== WHAT YOU WILL DO ==
Make an exact copy of all the entries, with the pictures left out.

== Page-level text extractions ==
::::::::::
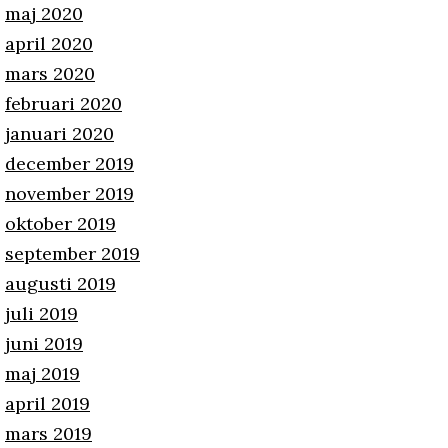
maj 2020
april 2020
mars 2020
februari 2020
januari 2020
december 2019
november 2019
oktober 2019
september 2019
augusti 2019
juli 2019
juni 2019
maj 2019
april 2019
mars 2019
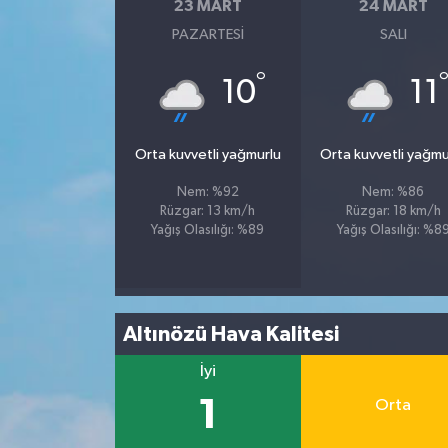
23 MART
24 MART
PAZARTESI
SALI
°
10
11
Orta kuvvetli yağmurlu
Orta kuvvetli yağmu
Nem: %92
Nem: %86
Rüzgar: 13 km/h
Rüzgar: 18 km/h
Yağış Olasılığı: %89
Yağış Olasılığı: %8
Altınözü Hava Kalitesi
İyi
1
Orta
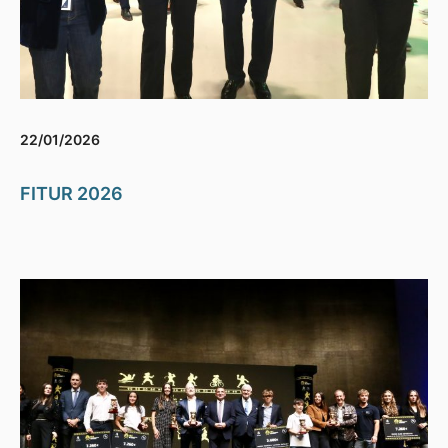
22/01/2026
FITUR 2026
::::::::::
== TASK OUTPUT ==
maj 2020
april 2020
mars 2020
februari 2020
januari 2020
december 2019
november 2019
oktober 2019
september 2019
augusti 2019
juli 2019
juni 2019
maj 2019
april 2019
mars 2019
23 MART
24 MART
PAZARTESI
SALI
°
10
11
Orta kuvvetli yağmurlu
Orta kuvvetli yağmu
Nem: %92
Nem: %86
Rüzgar: 13 km/h
Rüzgar: 18 km/h
Yağış Olasılığı: %89
Yağış Olasılığı: %8
Altınözü Hava Kalitesi
İyi
1
Orta
22/01/2026
FITUR 2026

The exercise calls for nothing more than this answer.